Emmett diz que o transtorno não é algo que ele tem, mas algo que ele é: sua persona falsa é aquela criada pela medicação, para poder conviver com o resto da sociedade.

“Uma das tarefas eternas da vida moral é aprender a aceitar que a malevolência deliberada não é a única forma de perturbar as outras pessoas”, conclui o ensaísta. “Há algo de infantil em dizer ‘bem, eu não quis fazer isso, então não é culpa minha’ quando alguém diz ‘você me feriu’. Somente o pior tipo de narcisista nunca conseguiria sentir vergonha.

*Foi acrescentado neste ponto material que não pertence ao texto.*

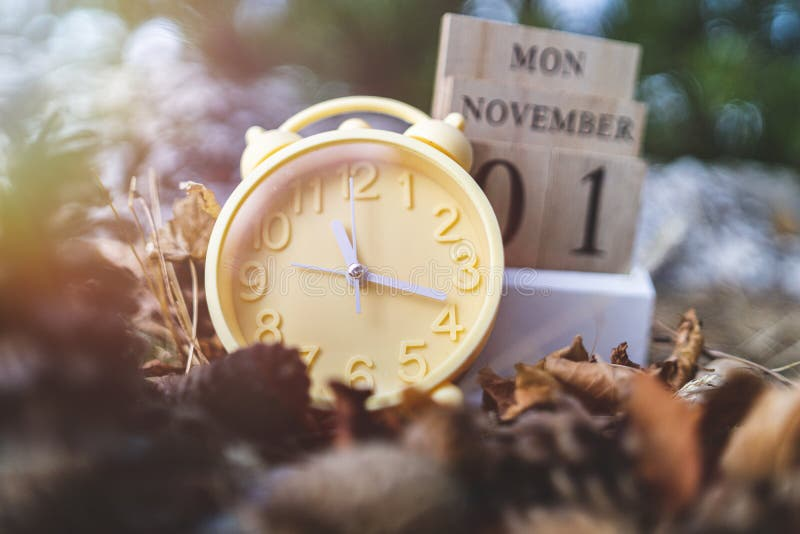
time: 11:18
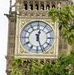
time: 12:26
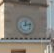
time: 12:12
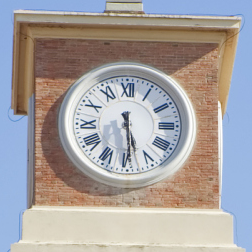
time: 5:29
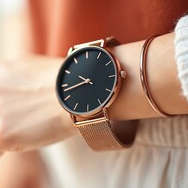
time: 9:42
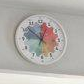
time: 12:51
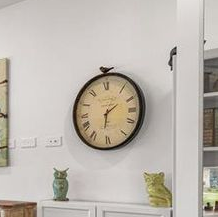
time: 1:31
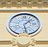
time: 1:28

Somente o pior tipo de agente pueril precisa desenvolver um arcabouço elaborado de justificação para explicar por que nada é culpa dele, e que na verdade ele é corajoso por se sentir bem e orgulhoso o tempo todo, e se você disser o contrário, você está abusando dele.”

“Se você bota fogo na casa de alguém durante um episódio psicótico”, diz Rensin, “talvez a vítima esteja mais bem disposta a lhe perdoar, mas a casa ainda é um entulho de cinzas. Se você está pilotando um avião comercial, sofre um episódio psicótico agudo e o lança contra uma montanha tentando escapar de OVNIs imaginários, então muitas centenas de passageiros ainda estarão mortos. Talvez sentimentos de culpa insuperáveis façam com que alguns pacientes parem de tomar os remédios, mas, se eu não sentisse vergonha, eu não tomaria os meus”.

Um arcabouço moral alternativo

Em um artigo publicado na revista Philosophy, Psychiatry & Psychology em 2012, a filósofa Hanna Pickard propôs uma nova forma de interpretar a responsabilidade de portadores de transtornos de personalidade, um grupo de condições que inclui a psicopatia, formas persistentes de paranoia e dificuldades de interação social, o transtorno borderline e o narcisismo.

A proposta de Pickard é diferenciar a responsabilidade da culpa. “É extremamente importante que os profissionais médicos possam falar claramente com os usuários de seus serviços a respeito de sua responsabilidade por comportamentos problemáticos”, afirmou a pensadora, “sem insinuar que os comportamentos sequer possam ser moralmente errados e a pessoa, ruim”.

Por exemplo, pode-se dizer que os pacientes “podem ser responsáveis por agressões verbais contra os profissionais médicos, mas sem culpa, porque estão agindo para aliviar altos níveis de estresse psicológico e não têm os mecanismos alternativos para lidar com isso”, sem transformar “responsáveis” em “moralmente responsáveis”. Essa forma de enxergar as coisas, disse Pickard, devolve a agência aos pacientes, sem tratá-los como tão imputáveis quanto as pessoas que não têm suas dificuldades.